- “Disinformation researchers” are furious after a court order issued on Tuesday prohibited the government from collaborating with social media platforms to censor protected speech, according to the New York Times.
- The researchers asserted that government coordination with platforms for content censorship was not a concern as long as it did not involve coercion, and that the government had merely informed platforms regarding potentially harmful content rather than exerting pressure on them.
- “It’s bananas that you can’t show a nipple on the Super Bowl but Facebook can still broadcast Nazi propaganda, empower stalkers and harassers, undermine public health and facilitate extremism in the United States,” Imran Ahmed, CEO of the British organization Center for Countering Digital Hate, told the NYT.
“Disinformation researchers” are distressed following a Tuesday court order that prevents the government from colluding with social media platforms to censor protected speech, The New York Times reported on Wednesday.
A federal judge issued the preliminary injunction to prohibit President Joe Biden’s administration from coordinating with social media platforms to censor content after finding that such coordination likely violated the First Amendment. Multiple “disinformation researchers” argued that government coordination with platforms to censor speech was not problematic unless it involved coercion, asserting that the government only notified the companies about potentially harmful content rather than pressuring them, according to the NYT.

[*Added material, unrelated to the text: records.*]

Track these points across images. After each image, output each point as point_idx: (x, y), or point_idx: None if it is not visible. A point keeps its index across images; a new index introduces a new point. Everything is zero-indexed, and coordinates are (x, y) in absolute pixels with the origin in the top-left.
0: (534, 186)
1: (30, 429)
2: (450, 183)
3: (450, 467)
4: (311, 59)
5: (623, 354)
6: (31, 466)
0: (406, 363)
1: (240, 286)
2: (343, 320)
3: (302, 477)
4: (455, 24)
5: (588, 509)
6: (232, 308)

The U.S.’s handling of harmful information is “particularly fangless” compared to Australia and the European Union, Imran Ahmed, CEO of the British organization Center for Countering Digital Hate (CCDH), told the NYT. The injunction cited CCDH’s briefing to the Office of the Surgeon General regarding its 2021 report dubbed “The Disinformation Dozen,” which argues for de-platforming influential anti-vaccine activists such as now-Democratic Presidential candidate Robert F. Kennedy Jr.
“It’s bananas that you can’t show a nipple on the Super Bowl but Facebook can still broadcast Nazi propaganda, empower stalkers and harassers, undermine public health and facilitate extremism in the United States,” Ahmed told the NYT.
“This court decision further exacerbates that feeling of impunity social media companies operate under, despite the fact that they are the primary vector for hate and disinformation in society.”
Our CEO @Imi_Ahmed in the @nytimes. ⤵️https://t.co/BiNlIufLvM
— Center for Countering Digital Hate (@CCDHate) July 6, 2023
“The government should be able to inform social media companies about things that they feel are harmful to the public,” Miriam Metzger, a University of California, Santa Barbara communication professor and an affiliate of its Center for Information Technology and Society, told the NYT.
Metzger expressed concerns about government coercion to the Daily Caller News Foundation, but stated that there is a distinction.
“We’re not talking about direct government censorship. We’re talking about the government alerting social media companies to potential problems,” Metzger told the DCNF. “The social media companies can do what they want with the information. Personally, I doubt that the social media companies feel ‘coerced’ in these kinds of instances.”
Western District of Louisiana Judge Terry A. Doughty granted the injunction after finding that Republicans Louisiana Attorney General Jeff Landry and Missouri Attorney General Andrew Bailey, the plaintiffs in the lawsuit, had shown “evidence of a massive effort by Defendants, from the White House to federal agencies, to suppress speech based on its content.”
Viktorya Vilk, the director for digital safety and free expression at PEN America, noted that social media platforms are more inclined to heed government solicitation over requests from private organizations and individuals, according to the NYT.
“Platforms are very good at ignoring civil society organizations and our requests for help or requests for information or escalation of individual cases,” Vilk told the NYT. “They are less comfortable ignoring the government.”
During the 2020 election, the Department of Homeland Security’s Cybersecurity and Infrastructure Security Agency (CISA) facilitated “switchboards” enabling state and local election officials to flag so-called misinformation for it to be taken down by social media platforms, according to testimony by Special Assistant Attorney General for the Louisiana Department of Justice D. John Sauer in March. Additionally, a House Judiciary Committee report in June found that CISA used private surrogates to censor speech during and after the COVID-19 pandemic.
Researchers are worried that the injunction will discourage young intellectuals from going into the field of “disinformation research” and frighten contributors who provide necessary funding grants, the NYT reported.
The Biden administration appealed the injunction on Wednesday.
CCDH and Vilk did not immediately respond to the DCNF’s request for comment.